Report every line in the rows below that contains the word "reduction". Case counts.

___

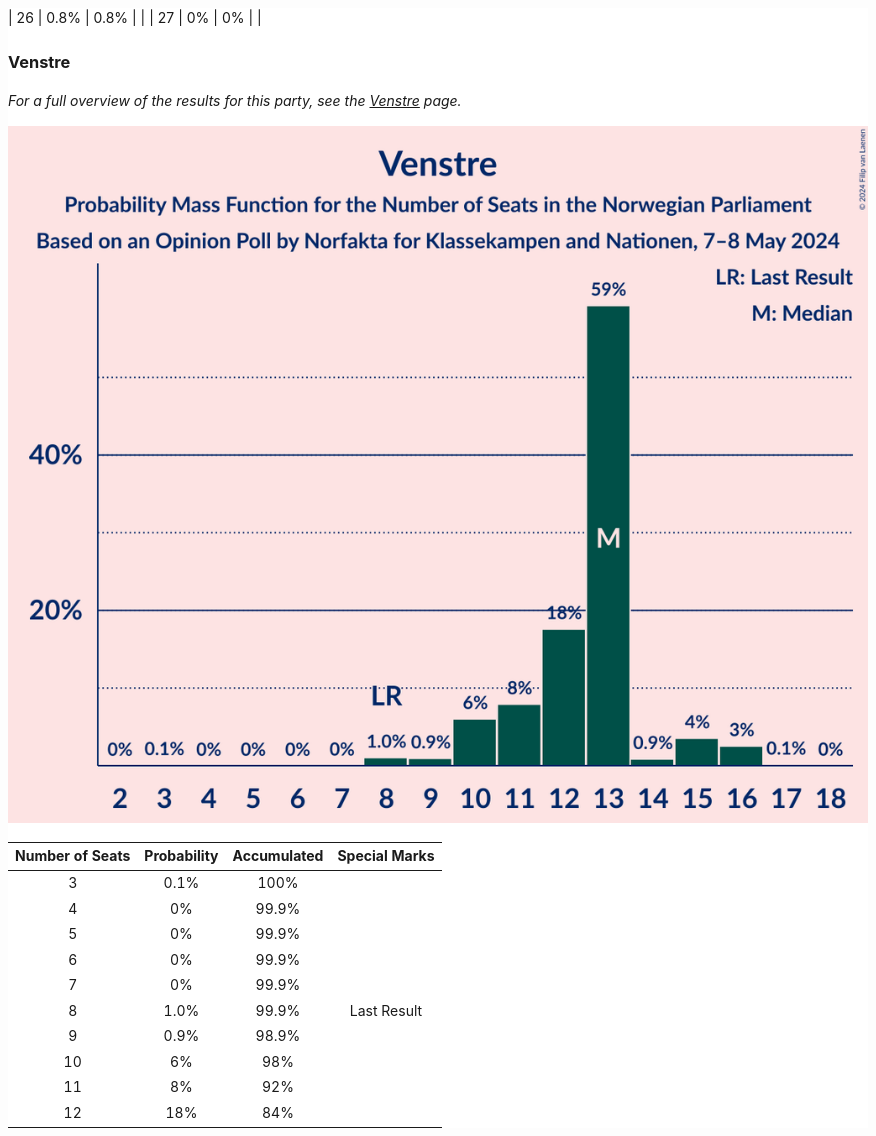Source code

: | 26 | 0.8% | 0.8% |  |
| 27 | 0% | 0% |  |

### Venstre

*For a full overview of the results for this party, see the [Venstre](party-venstre.html) page.*

![Graph with seats probability mass function not yet produced](2024-05-08-Norfakta-seats-pmf-venstre.png "Seats Probability Mass Function")

| Number of Seats | Probability | Accumulated | Special Marks |
|:---------------:|:-----------:|:-----------:|:-------------:|
| 3 | 0.1% | 100% |  |
| 4 | 0% | 99.9% |  |
| 5 | 0% | 99.9% |  |
| 6 | 0% | 99.9% |  |
| 7 | 0% | 99.9% |  |
| 8 | 1.0% | 99.9% | Last Result |
| 9 | 0.9% | 98.9% |  |
| 10 | 6% | 98% |  |
| 11 | 8% | 92% |  |
| 12 | 18% | 84% |  |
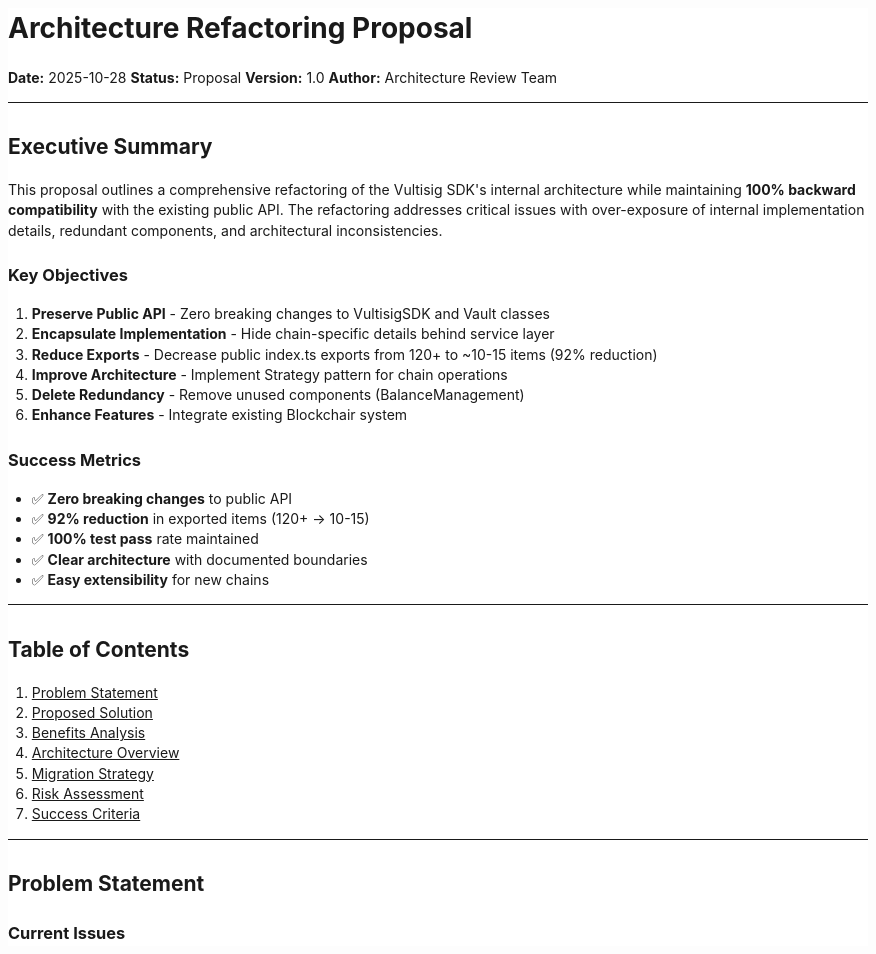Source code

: # Architecture Refactoring Proposal

**Date:** 2025-10-28
**Status:** Proposal
**Version:** 1.0
**Author:** Architecture Review Team

---

## Executive Summary

This proposal outlines a comprehensive refactoring of the Vultisig SDK's internal architecture while maintaining **100% backward compatibility** with the existing public API. The refactoring addresses critical issues with over-exposure of internal implementation details, redundant components, and architectural inconsistencies.

### Key Objectives

1. **Preserve Public API** - Zero breaking changes to VultisigSDK and Vault classes
2. **Encapsulate Implementation** - Hide chain-specific details behind service layer
3. **Reduce Exports** - Decrease public index.ts exports from 120+ to ~10-15 items (92% reduction)
4. **Improve Architecture** - Implement Strategy pattern for chain operations
5. **Delete Redundancy** - Remove unused components (BalanceManagement)
6. **Enhance Features** - Integrate existing Blockchair system

### Success Metrics

- ✅ **Zero breaking changes** to public API
- ✅ **92% reduction** in exported items (120+ → 10-15)
- ✅ **100% test pass** rate maintained
- ✅ **Clear architecture** with documented boundaries
- ✅ **Easy extensibility** for new chains

---

## Table of Contents

1. [Problem Statement](#problem-statement)
2. [Proposed Solution](#proposed-solution)
3. [Benefits Analysis](#benefits-analysis)
4. [Architecture Overview](#architecture-overview)
5. [Migration Strategy](#migration-strategy)
6. [Risk Assessment](#risk-assessment)
7. [Success Criteria](#success-criteria)

---

## Problem Statement

### Current Issues
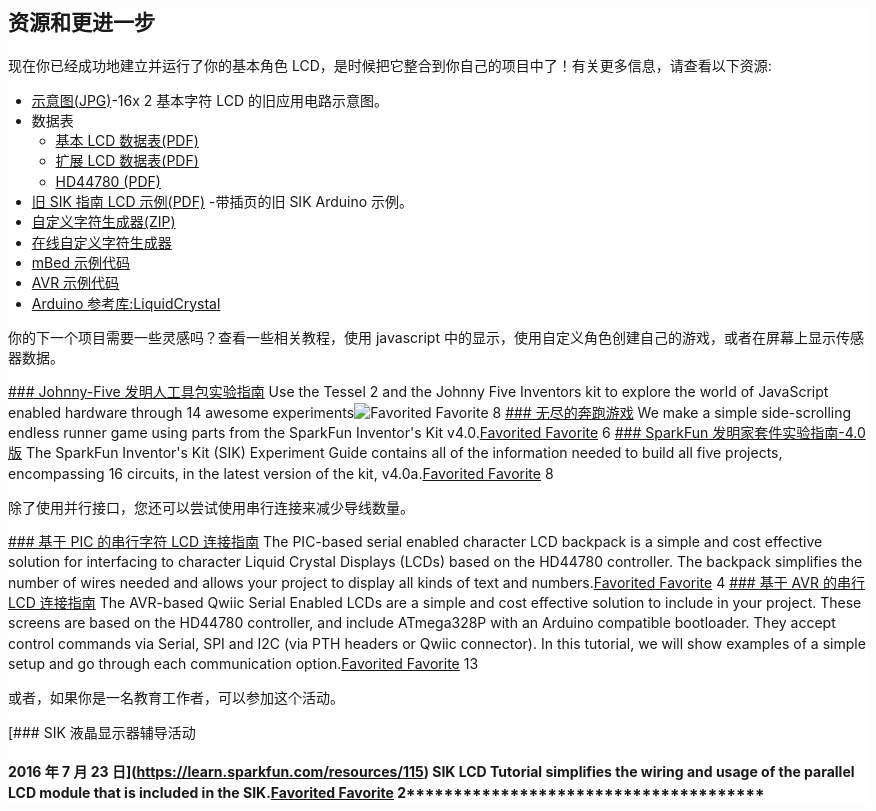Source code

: ## 资源和更进一步

现在你已经成功地建立并运行了你的基本角色 LCD，是时候把它整合到你自己的项目中了！有关更多信息，请查看以下资源:

*   [示意图(JPG)](https://www.sparkfun.com/tutorial/LCD_add-on/schematic.jpg)-16x 2 基本字符 LCD 的旧应用电路示意图。
*   数据表
    *   [基本 LCD 数据表(PDF)](http://www.sparkfun.com/datasheets/LCD/ADM1602K-NSW-FBS-3.3v.pdf)
    *   [扩展 LCD 数据表(PDF)](http://www.sparkfun.com/datasheets/LCD/GDM1602K-Extended.pdf)
    *   [HD44780 (PDF)](http://www.sparkfun.com/datasheets/LCD/HD44780.pdf)
*   [旧 SIK 指南 LCD 示例(PDF)](https://www.sparkfun.com/tutorial/AIK/LCDD-01-SPAR-guide.pdf) -带插页的旧 SIK Arduino 示例。
*   [自定义字符生成器(ZIP)](http://cdn.sparkfun.com/datasheets/LCD/Monochrome/HD44780CCGV1001.zip)
*   [在线自定义字符生成器](https://www.quinapalus.com/hd44780udg.html)
*   [mBed 示例代码](https://os.mbed.com/cookbook/Text-LCD)
*   [AVR 示例代码](http://www.peterfleury.epizy.com/avr-lcd44780.html)
*   [Arduino 参考库:LiquidCrystal](http://arduino.cc/en/Reference/LiquidCrystal)

你的下一个项目需要一些灵感吗？查看一些相关教程，使用 javascript 中的显示，使用自定义角色创建自己的游戏，或者在屏幕上显示传感器数据。

[](https://learn.sparkfun.com/tutorials/experiment-guide-for-the-johnny-five-inventors-kit) [### Johnny-Five 发明人工具包实验指南](https://learn.sparkfun.com/tutorials/experiment-guide-for-the-johnny-five-inventors-kit) Use the Tessel 2 and the Johnny Five Inventors kit to explore the world of JavaScript enabled hardware through 14 awesome experiments![Favorited Favorite](# "Add to favorites") 8[](https://learn.sparkfun.com/tutorials/endless-runner-game) [### 无尽的奔跑游戏](https://learn.sparkfun.com/tutorials/endless-runner-game) We make a simple side-scrolling endless runner game using parts from the SparkFun Inventor's Kit v4.0\.[Favorited Favorite](# "Add to favorites") 6[](https://learn.sparkfun.com/tutorials/sparkfun-inventors-kit-experiment-guide---v40) [### SparkFun 发明家套件实验指南-4.0 版](https://learn.sparkfun.com/tutorials/sparkfun-inventors-kit-experiment-guide---v40) The SparkFun Inventor's Kit (SIK) Experiment Guide contains all of the information needed to build all five projects, encompassing 16 circuits, in the latest version of the kit, v4.0a.[Favorited Favorite](# "Add to favorites") 8

除了使用并行接口，您还可以尝试使用串行连接来减少导线数量。

[](https://learn.sparkfun.com/tutorials/pic-based-serial-enabled-character-lcd-hookup-guide) [### 基于 PIC 的串行字符 LCD 连接指南](https://learn.sparkfun.com/tutorials/pic-based-serial-enabled-character-lcd-hookup-guide) The PIC-based serial enabled character LCD backpack is a simple and cost effective solution for interfacing to character Liquid Crystal Displays (LCDs) based on the HD44780 controller. The backpack simplifies the number of wires needed and allows your project to display all kinds of text and numbers.[Favorited Favorite](# "Add to favorites") 4[](https://learn.sparkfun.com/tutorials/avr-based-serial-enabled-lcds-hookup-guide) [### 基于 AVR 的串行 LCD 连接指南](https://learn.sparkfun.com/tutorials/avr-based-serial-enabled-lcds-hookup-guide) The AVR-based Qwiic Serial Enabled LCDs are a simple and cost effective solution to include in your project. These screens are based on the HD44780 controller, and include ATmega328P with an Arduino compatible bootloader. They accept control commands via Serial, SPI and I2C (via PTH headers or Qwiic connector). In this tutorial, we will show examples of a simple setup and go through each communication option.[Favorited Favorite](# "Add to favorites") 13

或者，如果你是一名教育工作者，可以参加这个活动。

[](https://learn.sparkfun.com/resources/115) [### SIK 液晶显示器辅导活动

#### 2016 年 7 月 23 日](https://learn.sparkfun.com/resources/115) SIK LCD Tutorial simplifies the wiring and usage of the parallel LCD module that is included in the SIK.[Favorited Favorite](# "Add to favorites") 2**************************************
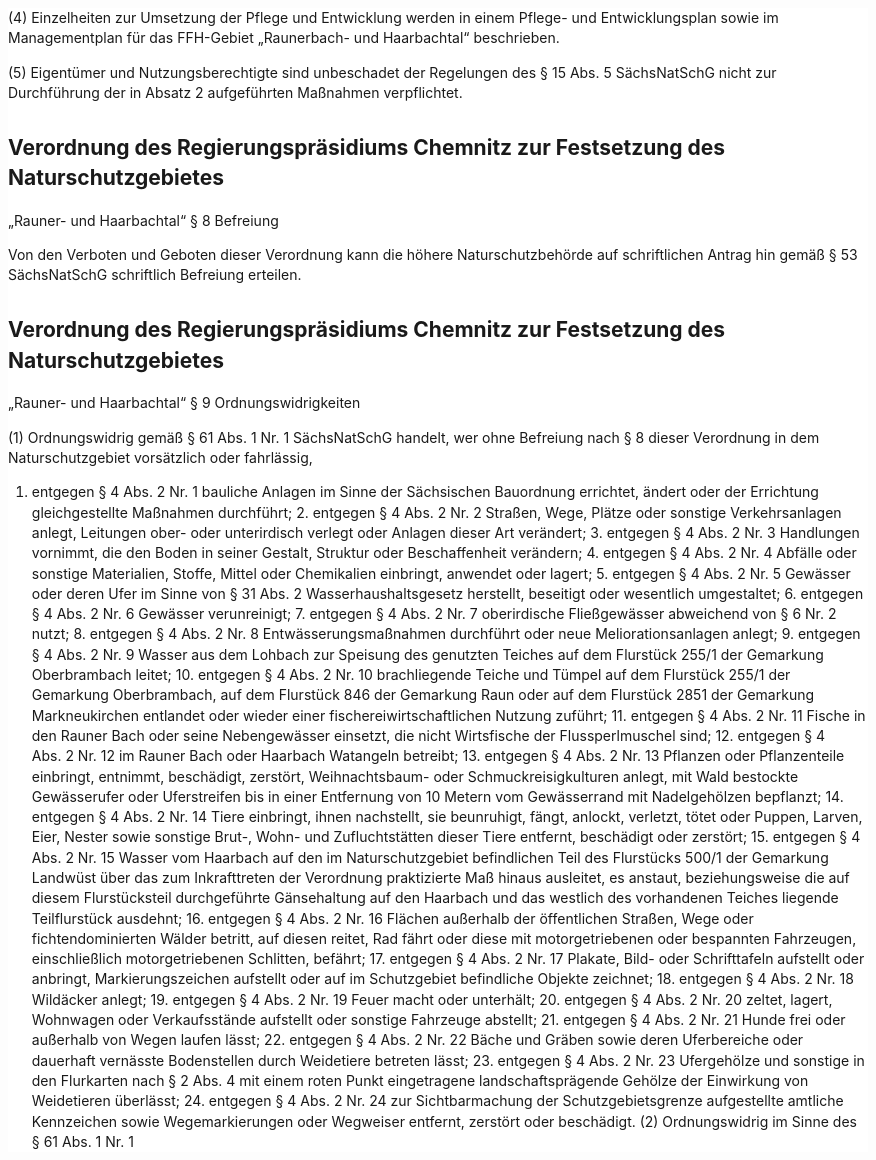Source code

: (4) Einzelheiten zur Umsetzung der Pflege und Entwicklung werden in einem Pflege- und Entwicklungsplan sowie im Managementplan für das FFH-Gebiet „Raunerbach- und Haarbachtal“ beschrieben.

(5) Eigentümer und Nutzungsberechtigte sind unbeschadet der Regelungen des § 15 Abs. 5 
            SächsNatSchG nicht zur Durchführung der in Absatz 2 aufgeführten Maßnahmen verpflichtet.


## Verordnung des Regierungspräsidiums Chemnitz zur Festsetzung des Naturschutzgebietes 
„Rauner- und Haarbachtal“
 § 8 Befreiung

Von den Verboten und Geboten dieser Verordnung kann die höhere Naturschutzbehörde auf schriftlichen Antrag hin gemäß § 53 
            SächsNatSchG schriftlich Befreiung erteilen.


## Verordnung des Regierungspräsidiums Chemnitz zur Festsetzung des Naturschutzgebietes 
„Rauner- und Haarbachtal“
 § 9 Ordnungswidrigkeiten

(1) Ordnungswidrig gemäß § 61 Abs. 1 Nr. 1 
            SächsNatSchG handelt, wer ohne Befreiung nach § 8 dieser Verordnung in dem Naturschutzgebiet vorsätzlich oder fahrlässig,

1. entgegen § 4 Abs. 2 Nr. 1 bauliche Anlagen im Sinne der Sächsischen Bauordnung errichtet, ändert oder der Errichtung gleichgestellte Maßnahmen durchführt; 2. entgegen § 4 Abs. 2 Nr. 2 Straßen, Wege, Plätze oder sonstige Verkehrsanlagen anlegt, Leitungen ober- oder unterirdisch verlegt oder Anlagen dieser Art verändert; 3. entgegen § 4 Abs. 2 Nr. 3 Handlungen vornimmt, die den Boden in seiner Gestalt, Struktur oder Beschaffenheit verändern; 4. entgegen § 4 Abs. 2 Nr. 4 Abfälle oder sonstige Materialien, Stoffe, Mittel oder Chemikalien einbringt, anwendet oder lagert; 5. entgegen § 4 Abs. 2 Nr. 5 Gewässer oder deren Ufer im Sinne von § 31 Abs. 2 Wasserhaushaltsgesetz herstellt, beseitigt oder wesentlich umgestaltet; 6. entgegen § 4 Abs. 2 Nr. 6 Gewässer verunreinigt; 7. entgegen § 4 Abs. 2 Nr. 7 oberirdische Fließgewässer abweichend von § 6 Nr. 2 nutzt; 8. entgegen § 4 Abs. 2 Nr. 8 Entwässerungsmaßnahmen durchführt oder neue Meliorationsanlagen anlegt; 9. entgegen § 4 Abs. 2 Nr. 9 Wasser aus dem Lohbach zur Speisung des genutzten Teiches auf dem Flurstück 255/1 der Gemarkung Oberbrambach leitet; 10. entgegen § 4 Abs. 2 Nr. 10 brachliegende Teiche und Tümpel auf dem Flurstück 255/1 der Gemarkung Oberbrambach, auf dem Flurstück 846 der Gemarkung Raun oder auf dem Flurstück 2851 der Gemarkung Markneukirchen entlandet oder wieder einer fischereiwirtschaftlichen Nutzung zuführt; 11. entgegen § 4 Abs. 2 Nr. 11 Fische in den Rauner Bach oder seine Nebengewässer einsetzt, die nicht Wirtsfische der Flussperlmuschel sind; 12. entgegen § 4 Abs. 2 Nr. 12 im Rauner Bach oder Haarbach Watangeln betreibt; 13. entgegen § 4 Abs. 2 Nr. 13 Pflanzen oder Pflanzenteile einbringt, entnimmt, beschädigt, zerstört, Weihnachtsbaum- oder Schmuckreisigkulturen anlegt, mit Wald bestockte Gewässerufer oder Uferstreifen bis in einer Entfernung von 10 Metern vom Gewässerrand mit Nadelgehölzen bepflanzt; 14. entgegen § 4 Abs. 2 Nr. 14 Tiere einbringt, ihnen nachstellt, sie beunruhigt, fängt, anlockt, verletzt, tötet oder Puppen, Larven, Eier, Nester sowie sonstige Brut-, Wohn- und Zufluchtstätten dieser Tiere entfernt, beschädigt oder zerstört; 15. entgegen § 4 Abs. 2 Nr. 15 Wasser vom Haarbach auf den im Naturschutzgebiet befindlichen Teil des Flurstücks 500/1 der Gemarkung Landwüst über das zum Inkrafttreten der Verordnung praktizierte Maß hinaus ausleitet, es anstaut, beziehungsweise die auf diesem Flurstücksteil durchgeführte Gänsehaltung auf den Haarbach und das westlich des vorhandenen Teiches liegende Teilflurstück ausdehnt; 16. entgegen § 4 Abs. 2 Nr. 16 Flächen außerhalb der öffentlichen Straßen, Wege oder fichtendominierten Wälder betritt, auf diesen reitet, Rad fährt oder diese mit motorgetriebenen oder bespannten Fahrzeugen, einschließlich motorgetriebenen Schlitten, befährt; 17. entgegen § 4 Abs. 2 Nr. 17 Plakate, Bild- oder Schrifttafeln aufstellt oder anbringt, Markierungszeichen aufstellt oder auf im Schutzgebiet befindliche Objekte zeichnet; 18. entgegen § 4 Abs. 2 Nr. 18 Wildäcker anlegt; 19. entgegen § 4 Abs. 2 Nr. 19 Feuer macht oder unterhält; 20. entgegen § 4 Abs. 2 Nr. 20 zeltet, lagert, Wohnwagen oder Verkaufsstände aufstellt oder sonstige Fahrzeuge abstellt; 21. entgegen § 4 Abs. 2 Nr. 21 Hunde frei oder außerhalb von Wegen laufen lässt; 22. entgegen § 4 Abs. 2 Nr. 22 Bäche und Gräben sowie deren Uferbereiche oder dauerhaft vernässte Bodenstellen durch Weidetiere betreten lässt; 23. entgegen § 4 Abs. 2 Nr. 23 Ufergehölze und sonstige in den Flurkarten nach § 2 Abs. 4 mit einem roten Punkt eingetragene landschaftsprägende Gehölze der Einwirkung von Weidetieren überlässt; 24. entgegen § 4 Abs. 2 Nr. 24 zur Sichtbarmachung der Schutzgebietsgrenze aufgestellte amtliche Kennzeichen sowie Wegemarkierungen oder Wegweiser entfernt, zerstört oder beschädigt. (2) Ordnungswidrig im Sinne des § 61 Abs. 1 Nr. 1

___

Output of the exercise →
3. **Reduce Exports** - Decrease public index.ts exports from 120+ to ~10-15 items (92% reduction)
- ✅ **92% reduction** in exported items (120+ → 10-15)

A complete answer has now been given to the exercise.